Our results demonstrate the absence of effect of nicotine in patients who had developed the most severe forms of COVID-19 pneumonia requiring invasive mechanical ventilation. Demographics, disease progression, and severity markers of our patients were in line with those of previous cohorts of mechanically ventilated COVID-19 ARDS. The 36% mortality rate at day 60 we observed is similar to that reported in the large epidemiologic French COVID-ICU cohort [27] (March to July 2020) and the ICAR randomized trial [39] (April to October 2020) evaluating intravenous immunoglobulins in COVID-19 mechanically ventilated patients, but lower than that of other large European cohorts [28, 40, 41]. It should however be noted that the SAPS II [39] and SOFA [27] scores were higher in our patients, as were the rate of patients on vasopressor [27] and ECMO [27, 41, 42] support at randomization. The trajectory of our patient during ICU stay was also similar to other recent cohorts [28, 40, 41], with long ICU and hospital stays and frequent ventilator-associated pneumonia. Reassuringly, adverse events related to nicotine patches were rare and no sign of nicotine addiction was reported in the 8 weeks following ICU discharge.

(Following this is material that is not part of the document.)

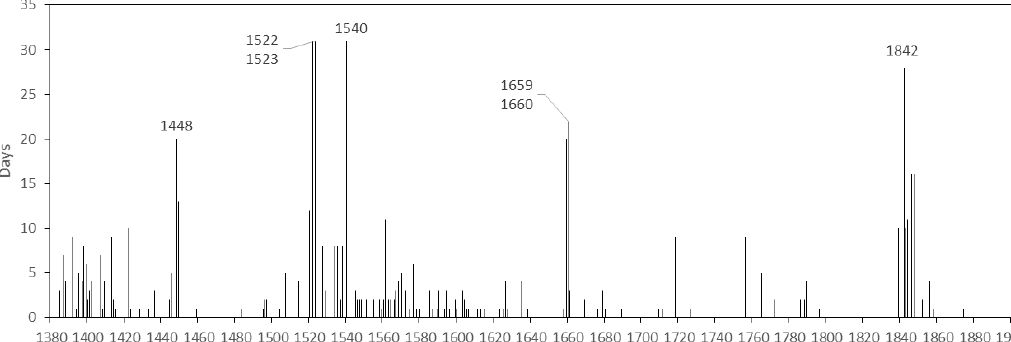
Figure 3. Mismatches between the Angot 1885 and Labbé-Gaveau 2011 Dijon GHD series (1385–1905).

Our trial has several limitations. First, the day 28 mortality we observed was lower that the hypothesis we had made based on preliminary data on COVID-19 patients’ outcomes [27, 28, 43]. However, the complete absence of difference between the outcomes of nicotine- and placebo-treated patients argue against any effect of the molecule in this context. Second, the study was conducted when the original SARS-CoV-2 virus and its alpha variant were dominant in France. Still, our results can be extended to the latest delta and omicron variants, for which virus entry into cells and pathophysiological mechanisms of the disease has not changed. Third, we did not include current smokers in this trial. Although it may be speculated that an acute deprivation of nicotine in smokers may be associated with worse outcomes in COVID-19 patients (for example, due to an acute upregulation of ACE2 and increased secretion of proinflammatory cytokines) that may be reversed by nicotine replacement therapy, including current smokers may have introduced a major bias in the interpretation of the impact of nicotine in severe COVID-19. Additionally, nicotine replacement therapy is sometimes recommended in ICU patients to prevent withdrawal syndrome [44]. Fourth, we cannot exclude a preventive effect of nicotine, if administered earlier, on contamination by SARS-CoV-2 or on the progression to severe forms of the disease. Pertinently, the effect of remdesivir [45] administered very early after symptoms onset was associated with a larger clinical benefit than if given to patients already hospitalized for severe forms. Fourth, although transdermal nicotine has been used successfully in other populations of ICU patients [44, 46], we cannot exclude inconstant absorption of the drug, especially in septic patients treated with vasopressors and having subcutaneous vasoconstriction and oedema. Inhalation of nicotine or its administration through an oral or nasal spray may potentially be more effective. Lastly, further research is urgently needed to find drugs or strategies for patients who have developed the most severe forms of COVID-19 requiring mechanically ventilation, since, as of today, only corticosteroids [47, 48] administered after hospitalization significantly improved the survival of these patients.

In conclusion, this randomized trial showed that transdermal nicotine did not significantly improve the outcomes of patients having developed severe COVID-19 pneumonia requiring invasive mechanical ventilation. Therefore, there is no indication to use nicotine in this situation.